*** Opening of Dataset ***

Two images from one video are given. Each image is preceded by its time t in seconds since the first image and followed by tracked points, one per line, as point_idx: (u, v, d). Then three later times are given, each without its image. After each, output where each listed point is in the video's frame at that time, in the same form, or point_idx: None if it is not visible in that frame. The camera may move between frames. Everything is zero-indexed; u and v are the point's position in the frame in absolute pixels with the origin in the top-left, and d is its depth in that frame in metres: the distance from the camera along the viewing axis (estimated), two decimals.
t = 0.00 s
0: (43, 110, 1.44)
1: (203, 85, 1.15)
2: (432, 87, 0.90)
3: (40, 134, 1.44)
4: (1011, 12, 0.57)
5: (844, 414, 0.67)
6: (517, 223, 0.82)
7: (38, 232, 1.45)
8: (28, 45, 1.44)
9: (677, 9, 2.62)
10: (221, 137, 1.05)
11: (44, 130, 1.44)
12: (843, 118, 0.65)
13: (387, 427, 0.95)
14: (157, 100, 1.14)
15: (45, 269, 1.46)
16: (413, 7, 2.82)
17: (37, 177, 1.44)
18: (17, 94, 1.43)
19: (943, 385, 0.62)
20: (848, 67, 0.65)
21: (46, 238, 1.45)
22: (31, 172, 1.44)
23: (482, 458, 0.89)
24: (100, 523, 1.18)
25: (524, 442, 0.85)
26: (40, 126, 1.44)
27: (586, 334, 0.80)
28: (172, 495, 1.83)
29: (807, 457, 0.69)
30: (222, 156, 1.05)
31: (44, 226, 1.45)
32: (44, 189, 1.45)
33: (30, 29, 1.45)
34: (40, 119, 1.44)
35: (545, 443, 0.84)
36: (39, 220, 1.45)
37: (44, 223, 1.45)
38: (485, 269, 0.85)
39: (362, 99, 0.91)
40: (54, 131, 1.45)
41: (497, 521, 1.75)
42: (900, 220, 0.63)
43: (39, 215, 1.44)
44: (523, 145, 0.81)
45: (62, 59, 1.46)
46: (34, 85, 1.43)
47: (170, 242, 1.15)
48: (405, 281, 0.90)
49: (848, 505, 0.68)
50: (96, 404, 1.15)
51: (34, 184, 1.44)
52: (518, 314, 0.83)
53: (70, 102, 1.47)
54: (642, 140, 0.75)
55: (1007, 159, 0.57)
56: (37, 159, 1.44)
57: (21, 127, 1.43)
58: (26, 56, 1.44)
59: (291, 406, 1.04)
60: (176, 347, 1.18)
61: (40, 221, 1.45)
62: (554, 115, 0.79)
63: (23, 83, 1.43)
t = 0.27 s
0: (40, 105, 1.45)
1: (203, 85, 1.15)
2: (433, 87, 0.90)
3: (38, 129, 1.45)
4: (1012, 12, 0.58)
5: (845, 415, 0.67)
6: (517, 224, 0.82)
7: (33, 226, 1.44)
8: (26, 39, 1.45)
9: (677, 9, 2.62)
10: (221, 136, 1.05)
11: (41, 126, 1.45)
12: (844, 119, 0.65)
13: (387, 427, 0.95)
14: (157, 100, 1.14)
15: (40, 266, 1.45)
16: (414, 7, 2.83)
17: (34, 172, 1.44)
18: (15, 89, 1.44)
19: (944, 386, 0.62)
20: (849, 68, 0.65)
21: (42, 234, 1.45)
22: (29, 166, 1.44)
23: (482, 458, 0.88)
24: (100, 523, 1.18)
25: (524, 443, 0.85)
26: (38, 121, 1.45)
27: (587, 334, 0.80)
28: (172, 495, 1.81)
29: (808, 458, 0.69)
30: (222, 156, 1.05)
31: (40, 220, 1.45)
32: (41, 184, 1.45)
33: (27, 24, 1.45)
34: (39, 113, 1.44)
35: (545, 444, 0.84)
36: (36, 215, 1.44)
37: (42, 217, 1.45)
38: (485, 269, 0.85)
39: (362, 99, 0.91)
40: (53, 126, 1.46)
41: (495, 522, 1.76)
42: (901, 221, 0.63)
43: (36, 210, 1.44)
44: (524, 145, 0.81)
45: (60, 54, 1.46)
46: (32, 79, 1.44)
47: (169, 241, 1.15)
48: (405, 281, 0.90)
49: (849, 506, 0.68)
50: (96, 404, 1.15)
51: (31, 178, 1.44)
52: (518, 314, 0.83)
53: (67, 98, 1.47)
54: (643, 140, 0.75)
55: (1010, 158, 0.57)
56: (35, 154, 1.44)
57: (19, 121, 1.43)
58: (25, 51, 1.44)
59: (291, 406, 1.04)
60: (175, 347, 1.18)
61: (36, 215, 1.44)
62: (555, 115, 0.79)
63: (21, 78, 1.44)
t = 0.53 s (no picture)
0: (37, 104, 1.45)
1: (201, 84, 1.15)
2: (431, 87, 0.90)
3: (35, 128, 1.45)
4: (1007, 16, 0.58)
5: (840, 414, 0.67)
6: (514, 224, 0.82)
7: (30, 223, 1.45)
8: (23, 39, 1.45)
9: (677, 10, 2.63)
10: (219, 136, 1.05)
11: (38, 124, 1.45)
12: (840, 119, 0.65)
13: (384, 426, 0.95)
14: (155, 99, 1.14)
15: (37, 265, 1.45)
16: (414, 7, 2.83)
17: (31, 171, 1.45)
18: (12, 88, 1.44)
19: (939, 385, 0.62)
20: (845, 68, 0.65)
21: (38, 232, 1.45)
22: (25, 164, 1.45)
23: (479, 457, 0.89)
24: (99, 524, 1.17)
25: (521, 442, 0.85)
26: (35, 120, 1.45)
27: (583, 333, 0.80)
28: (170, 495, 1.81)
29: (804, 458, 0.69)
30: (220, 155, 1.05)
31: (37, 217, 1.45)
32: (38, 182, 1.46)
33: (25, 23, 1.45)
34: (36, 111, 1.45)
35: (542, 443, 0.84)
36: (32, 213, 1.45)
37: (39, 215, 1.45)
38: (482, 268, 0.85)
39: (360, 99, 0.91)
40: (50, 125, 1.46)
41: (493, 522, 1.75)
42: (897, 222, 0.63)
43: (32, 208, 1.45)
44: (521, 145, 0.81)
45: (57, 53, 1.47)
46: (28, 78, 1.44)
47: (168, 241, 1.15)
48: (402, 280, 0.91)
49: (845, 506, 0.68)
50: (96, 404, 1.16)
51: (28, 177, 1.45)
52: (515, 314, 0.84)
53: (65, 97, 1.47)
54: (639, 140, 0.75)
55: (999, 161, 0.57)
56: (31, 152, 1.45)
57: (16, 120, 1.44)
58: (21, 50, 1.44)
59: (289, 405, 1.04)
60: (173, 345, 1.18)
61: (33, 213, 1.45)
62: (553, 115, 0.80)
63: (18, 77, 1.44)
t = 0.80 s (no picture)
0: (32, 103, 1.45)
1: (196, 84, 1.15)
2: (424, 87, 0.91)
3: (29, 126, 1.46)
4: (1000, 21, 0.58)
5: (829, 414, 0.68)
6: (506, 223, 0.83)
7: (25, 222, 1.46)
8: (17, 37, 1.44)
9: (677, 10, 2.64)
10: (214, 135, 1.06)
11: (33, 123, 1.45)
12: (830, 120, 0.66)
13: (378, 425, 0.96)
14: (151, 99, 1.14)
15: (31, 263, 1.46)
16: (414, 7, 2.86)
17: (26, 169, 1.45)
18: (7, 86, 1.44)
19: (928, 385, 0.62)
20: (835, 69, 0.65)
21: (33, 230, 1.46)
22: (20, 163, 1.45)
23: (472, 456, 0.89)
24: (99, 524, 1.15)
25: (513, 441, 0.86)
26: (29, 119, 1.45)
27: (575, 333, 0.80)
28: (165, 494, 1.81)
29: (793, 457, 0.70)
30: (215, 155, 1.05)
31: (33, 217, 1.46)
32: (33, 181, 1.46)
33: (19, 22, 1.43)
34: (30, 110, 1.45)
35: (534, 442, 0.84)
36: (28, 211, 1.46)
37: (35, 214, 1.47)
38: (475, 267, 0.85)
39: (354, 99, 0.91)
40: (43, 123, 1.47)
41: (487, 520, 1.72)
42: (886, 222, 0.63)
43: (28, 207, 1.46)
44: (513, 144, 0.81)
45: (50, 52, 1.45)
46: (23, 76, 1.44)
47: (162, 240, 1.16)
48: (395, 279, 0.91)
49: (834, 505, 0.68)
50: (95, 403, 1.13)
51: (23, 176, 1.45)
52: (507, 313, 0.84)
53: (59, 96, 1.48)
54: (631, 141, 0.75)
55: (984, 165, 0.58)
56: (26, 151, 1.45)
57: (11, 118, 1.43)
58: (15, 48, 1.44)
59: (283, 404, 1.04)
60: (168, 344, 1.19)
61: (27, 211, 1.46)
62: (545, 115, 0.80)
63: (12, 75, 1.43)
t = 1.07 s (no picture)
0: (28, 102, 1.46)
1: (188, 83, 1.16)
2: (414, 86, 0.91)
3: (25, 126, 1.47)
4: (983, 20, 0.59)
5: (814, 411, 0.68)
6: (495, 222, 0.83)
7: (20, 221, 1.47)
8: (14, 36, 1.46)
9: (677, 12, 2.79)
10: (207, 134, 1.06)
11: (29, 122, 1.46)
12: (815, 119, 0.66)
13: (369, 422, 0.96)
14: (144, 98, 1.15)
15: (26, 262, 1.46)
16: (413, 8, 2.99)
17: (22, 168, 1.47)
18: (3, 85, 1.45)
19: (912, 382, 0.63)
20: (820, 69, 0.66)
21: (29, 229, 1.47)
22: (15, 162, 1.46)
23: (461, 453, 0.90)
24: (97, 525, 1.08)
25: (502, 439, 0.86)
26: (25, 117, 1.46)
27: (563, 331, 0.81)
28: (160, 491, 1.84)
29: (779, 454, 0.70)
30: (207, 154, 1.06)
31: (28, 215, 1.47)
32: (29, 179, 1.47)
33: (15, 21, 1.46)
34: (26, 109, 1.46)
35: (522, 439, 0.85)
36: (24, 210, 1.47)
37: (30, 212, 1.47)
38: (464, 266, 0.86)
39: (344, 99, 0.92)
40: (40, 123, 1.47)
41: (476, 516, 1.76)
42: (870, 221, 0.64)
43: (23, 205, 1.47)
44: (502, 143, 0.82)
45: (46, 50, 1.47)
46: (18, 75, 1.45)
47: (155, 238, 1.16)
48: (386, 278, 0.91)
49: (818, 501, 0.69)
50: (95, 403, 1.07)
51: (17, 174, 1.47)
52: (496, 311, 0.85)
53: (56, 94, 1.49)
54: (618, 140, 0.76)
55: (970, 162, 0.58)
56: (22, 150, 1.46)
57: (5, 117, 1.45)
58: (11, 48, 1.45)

*** Close of Dataset ***

▶ _Exercise description_
Include both ends. Return the line holding "46: (18, 75, 1.45)" and all lines after it in the records above, exactly as written.

▶ _Completed exercise_
46: (18, 75, 1.45)
47: (155, 238, 1.16)
48: (386, 278, 0.91)
49: (818, 501, 0.69)
50: (95, 403, 1.07)
51: (17, 174, 1.47)
52: (496, 311, 0.85)
53: (56, 94, 1.49)
54: (618, 140, 0.76)
55: (970, 162, 0.58)
56: (22, 150, 1.46)
57: (5, 117, 1.45)
58: (11, 48, 1.45)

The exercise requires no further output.